Assigned task —
Exclude the pictures; give every entry again exactly as written.
[[ Records for this exercise open ]]
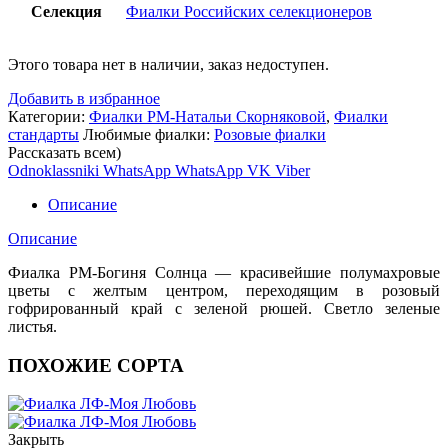
Селекция
Фиалки Российских селекционеров
Этого товара нет в наличии, заказ недоступен.
Добавить в избранное
Категории:
Фиалки РМ-Натальи Скорняковой
,
Фиалки
стандарты
Любимые фиалки:
Розовые фиалки
Рассказать всем)
Odnoklassniki
WhatsApp
WhatsApp
VK
Viber
Описание
Описание
Фиалка РМ-Богиня Солнца — красивейшие полумахровые
цветы с желтым центром, переходящим в розовый
гофрированный край с зеленой рюшей. Светло зеленые
листья.
ПОХОЖИЕ СОРТА
Закрыть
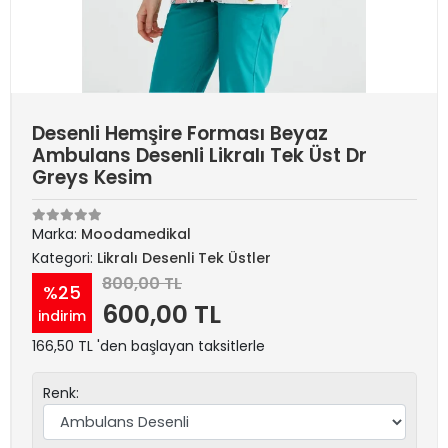
Desenli Hemşire Forması Beyaz
Ambulans Desenli Likralı Tek Üst Dr
Greys Kesim
Marka:
Moodamedikal
Kategori:
Likralı Desenli Tek Üstler
800,00 TL
%25
600,00 TL
indirim
166,50 TL 'den başlayan taksitlerle
Renk:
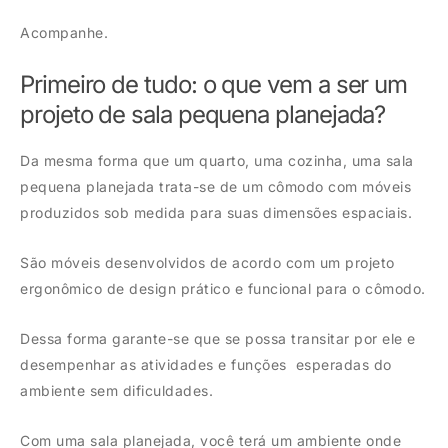
Acompanhe.
Primeiro de tudo: o que vem a ser um
projeto de sala pequena planejada?
Da mesma forma que um quarto, uma cozinha, uma sala
pequena planejada trata-se de um cômodo com móveis
produzidos sob medida para suas dimensões espaciais.
São móveis desenvolvidos de acordo com um projeto
ergonômico de design prático e funcional para o cômodo.
Dessa forma garante-se que se possa transitar por ele e
desempenhar as atividades e funções esperadas do
ambiente sem dificuldades.
Com uma sala planejada, você terá um ambiente onde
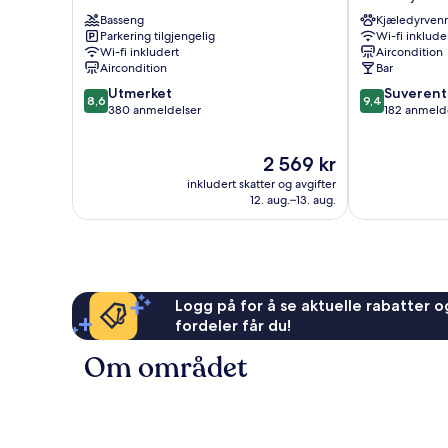
Villefranche-
Provençal
Basseng
Kjæledyrvenn
sur-
Gamlebyen
Parkering tilgjengelig
Wi-fi inklude
Mer
Wi-fi inkludert
Aircondition
Aircondition
Bar
8.6
9.4
Utmerket
Suverent
8,6
9,4
av
av
380 anmeldelser
182 anmeld
10,
10,
Utmerket,
Suverent,
Prisen
2 569 kr
380
182
er
anmeldelser
anmeldelser
inkludert skatter og avgifter
2 569 kr
12. aug.–13. aug.
Logg på for å se aktuelle rabatter og
fordeler får du!
Om området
[[ Records for this exercise closed ]]
Response box —
Селекция
Фиалки Российских селекционеров
Этого товара нет в наличии, заказ недоступен.
Добавить в избранное
Категории:
Фиалки РМ-Натальи Скорняковой
,
Фиалки
стандарты
Любимые фиалки:
Розовые фиалки
Рассказать всем)
Odnoklassniki
WhatsApp
WhatsApp
VK
Viber
Описание
Описание
Фиалка РМ-Богиня Солнца — красивейшие полумахровые
цветы с желтым центром, переходящим в розовый
гофрированный край с зеленой рюшей. Светло зеленые
листья.
ПОХОЖИЕ СОРТА
Закрыть
Desenli Hemşire Forması Beyaz
Ambulans Desenli Likralı Tek Üst Dr
Greys Kesim
Marka:
Moodamedikal
Kategori:
Likralı Desenli Tek Üstler
800,00 TL
%25
600,00 TL
indirim
166,50 TL 'den başlayan taksitlerle
Renk:
Acompanhe.
Primeiro de tudo: o que vem a ser um
projeto de sala pequena planejada?
Da mesma forma que um quarto, uma cozinha, uma sala
pequena planejada trata-se de um cômodo com móveis
produzidos sob medida para suas dimensões espaciais.
São móveis desenvolvidos de acordo com um projeto
ergonômico de design prático e funcional para o cômodo.
Dessa forma garante-se que se possa transitar por ele e
desempenhar as atividades e funções esperadas do
ambiente sem dificuldades.
Com uma sala planejada, você terá um ambiente onde
Villefranche-
Provençal
Basseng
Kjæledyrvenn
sur-
Gamlebyen
Parkering tilgjengelig
Wi-fi inklude
Mer
Wi-fi inkludert
Aircondition
Aircondition
Bar
8.6
9.4
Utmerket
Suverent
8,6
9,4
av
av
380 anmeldelser
182 anmeld
10,
10,
Utmerket,
Suverent,
Prisen
2 569 kr
380
182
er
anmeldelser
anmeldelser
inkludert skatter og avgifter
2 569 kr
12. aug.–13. aug.
Logg på for å se aktuelle rabatter og
fordeler får du!
Om området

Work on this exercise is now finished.